Secara garis besar, arah kebijakan dan upaya penanggulangan
masalah penganggur terdidik seyogianya mencakup empat hal pokok. Pertama,
bagaimana mendorong pengembangan dan pertumbuhan kesempatan kerja baru bagi
para pencari kerja atau penganggur terdidik, baik lewat program-program
pemerintah maupun multiplier effect dari kegiatan investasi swasta.
Kedua, bagaimana meningkatkan kualitas dan posisi tawar para
pencari kerja, termasuk penganggur terdidik yang berminat mencari kerja di
luar negeri agar mereka dapat lebih berdaya serta sesuai dengan kebutuhan
pasar kerja yang ada. Ketiga, bagaimana membantu dan memfasilitasi pengembangan
usaha mandiri para penganggur terdidik, terutama di sektor UMKM.
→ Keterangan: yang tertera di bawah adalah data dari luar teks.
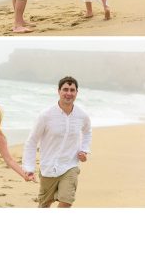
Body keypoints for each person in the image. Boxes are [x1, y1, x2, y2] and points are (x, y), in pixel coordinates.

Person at [22, 76, 92, 208]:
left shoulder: (82, 115)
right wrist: (29, 167)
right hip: (48, 167)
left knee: (67, 201)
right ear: (58, 91)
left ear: (77, 92)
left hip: (70, 165)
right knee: (44, 205)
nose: (69, 93)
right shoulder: (46, 115)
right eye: (65, 89)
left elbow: (87, 132)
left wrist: (84, 150)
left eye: (72, 90)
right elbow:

Keempat, lebih dari sekadar program pelatihan untuk meningkatkan
kualitas dan kadar keberdayaan SDM pencari kerja yang terdidik, yang
dibutuhkan adalah substansi program pelatihan yang benar-benar dapat
dijadikan modal sosial untuk menyiasati dan mencuri celah pasar yang sangat
kompetitif. Diakui atau tidak, selama ini berbagai kegiatan pelatihan yang
dikembangkan BLK maupun lembaga kursus swasta alam masih belum mampu menjawab
tantangan dan kebutuhan pasar kerja yang ada.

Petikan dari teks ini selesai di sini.